A national summit on women’s safety has been told about how abusers are weaponising technology against victims during the coronavirus pandemic.

Sep 07, 2021, updated Sep 07, 2021
sSafety Commissioner Julie Inman Grant. Supplied image.

sSafety Commissioner Julie Inman Grant. Supplied image.

The summit heard how sexual predators were using lockdowns to seek out child victims spending more time online, as coronavirus restrictions also meant fewer women seek help for forced marriage and slavery.

While technology can provide a lifeline for women and children, particularly during the pandemic, it is also increasingly being weaponised against them.

Australian Federal Police Commissioner Reece Kershaw has urged parents not to avoid the horrifying reality of child abuse, as predators use lockdowns to seek out kids spending more time online.

“Perpetrators want to keep discussions about child sexual abuse taboo. That, coupled with secrets and the perceptions of shame, enables predators to keep offending,” he told the second day of a national summit on women’s safety.

“If victims of abuse are brave enough to speak up, then as a community we need to be brave enough to listen and act.”

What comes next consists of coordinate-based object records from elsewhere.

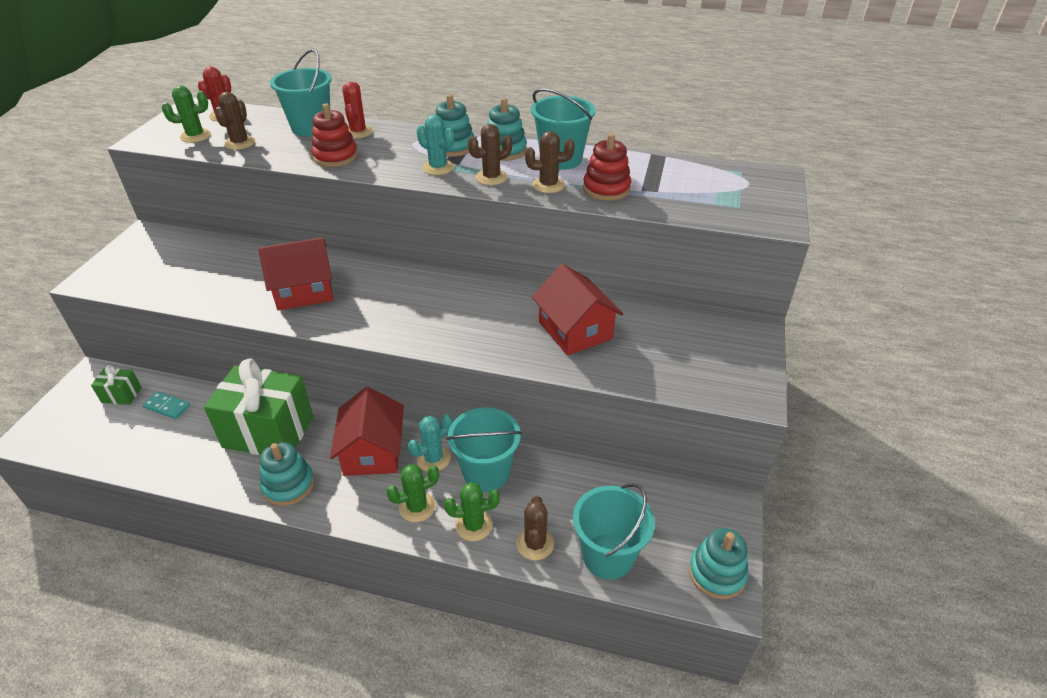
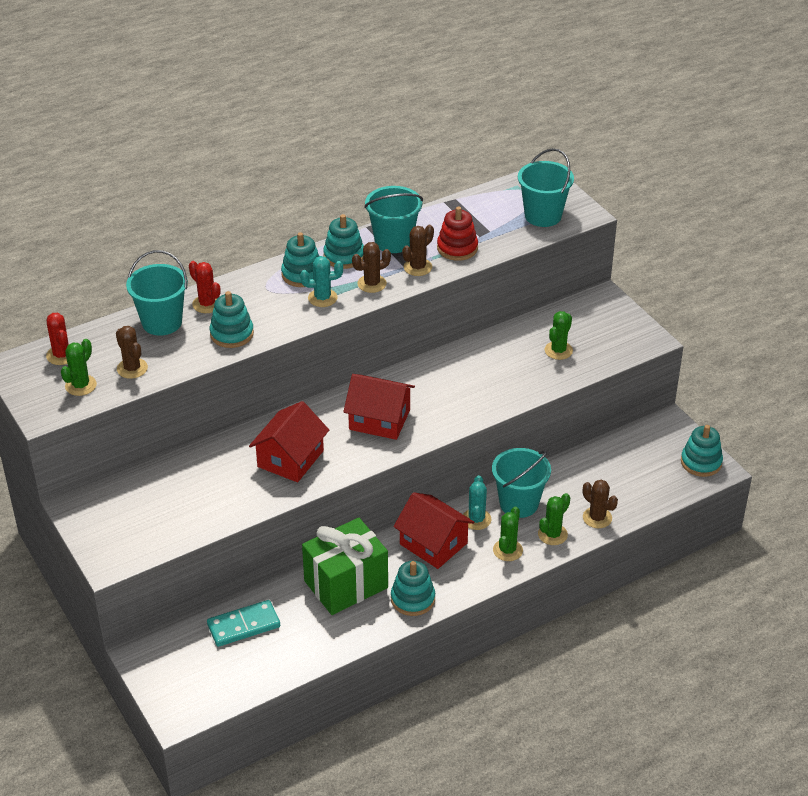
camera: 45 degrees left, 0 degrees up
(121, 395) = (193, 645): green gift -> none
(167, 407) = (244, 626): turquoise domino -> turquoise domino, size x1.62
(335, 156) = (232, 334): red stacking toy -> turquoise stacking toy
(491, 177) = (372, 284): brown cactus -> brown cactus turned 45 degrees clockwise
(575, 330) = (506, 365): red house -> red house (379, 419)
(608, 556) = (641, 495): turquoise bucket -> turquoise bucket (543, 216)
(642, 348) = (558, 350): none -> green cactus

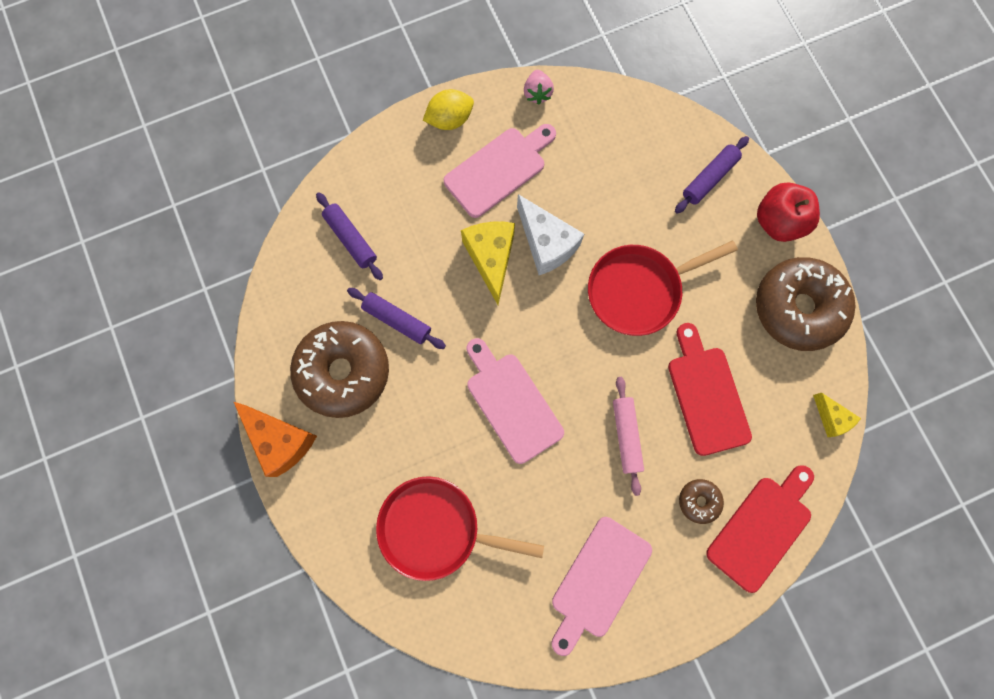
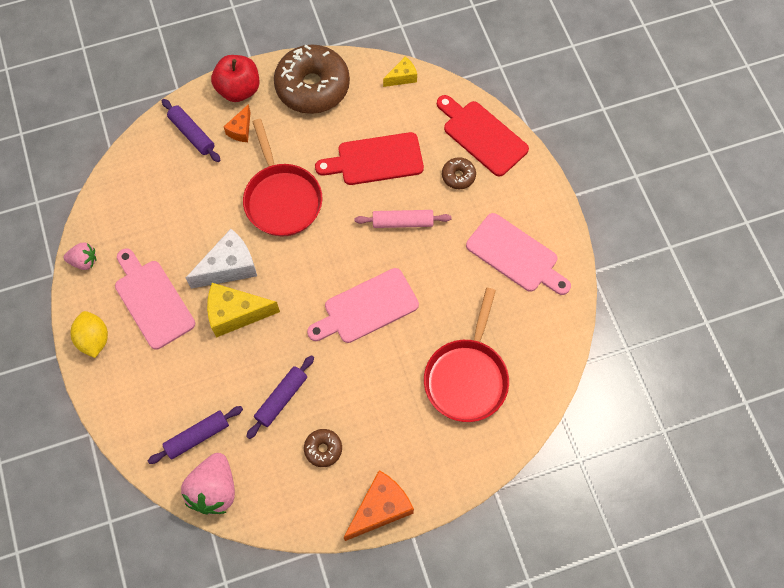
camera: 85 degrees left, 10 degrees down
(296, 264) = (214, 489): none -> pink strawberry
(343, 371) = (323, 449): brown donut -> brown donut, size x0.44
(723, 232) = (241, 130): none -> orange cheese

The AFP believes school closures and restrictions on community services have contributed to fewer police reports about forced marriage, sexual servitude and slavery.

In the first six months of the pandemic, there was a 62 per cent drop in reports of forced marriage compared with the year prior.

At least two-in-five assaults recorded nationally last year related to domestic and family violence, ranging from 43 per cent in the ACT to 65 per cent in Western Australia.

Meanwhile, four-in-five Australian women have experienced some form of abuse facilitated by technology.

This can include abusive messages and calls, perpetrators compromising and locking victims out of their online accounts, and sharing or threatening to share intimate images without consent.

Women with disabilities are particularly vulnerable to having electronic aids tracked or tampered with.

The sharing of devices, phone plans and passwords in Indigenous communities also make Aboriginal women vulnerable.

eSafety Commissioner Julie Inman Grant said tracking devices, recorders and cameras were planted in children’s toys such as dolls or attached to the underside of prams so abusers could track their ex-partners.

Children were also increasingly being threatened, intimidated or coerced by perpetrators to act as pawns against their mothers.

“We can no longer treat the online world as separate to the offline world when it comes to sexual harassment and abuse,” Inman Grant told the summit.

“We need broader societal change to grow a culture where girls and women are respected and their voices are not silenced.”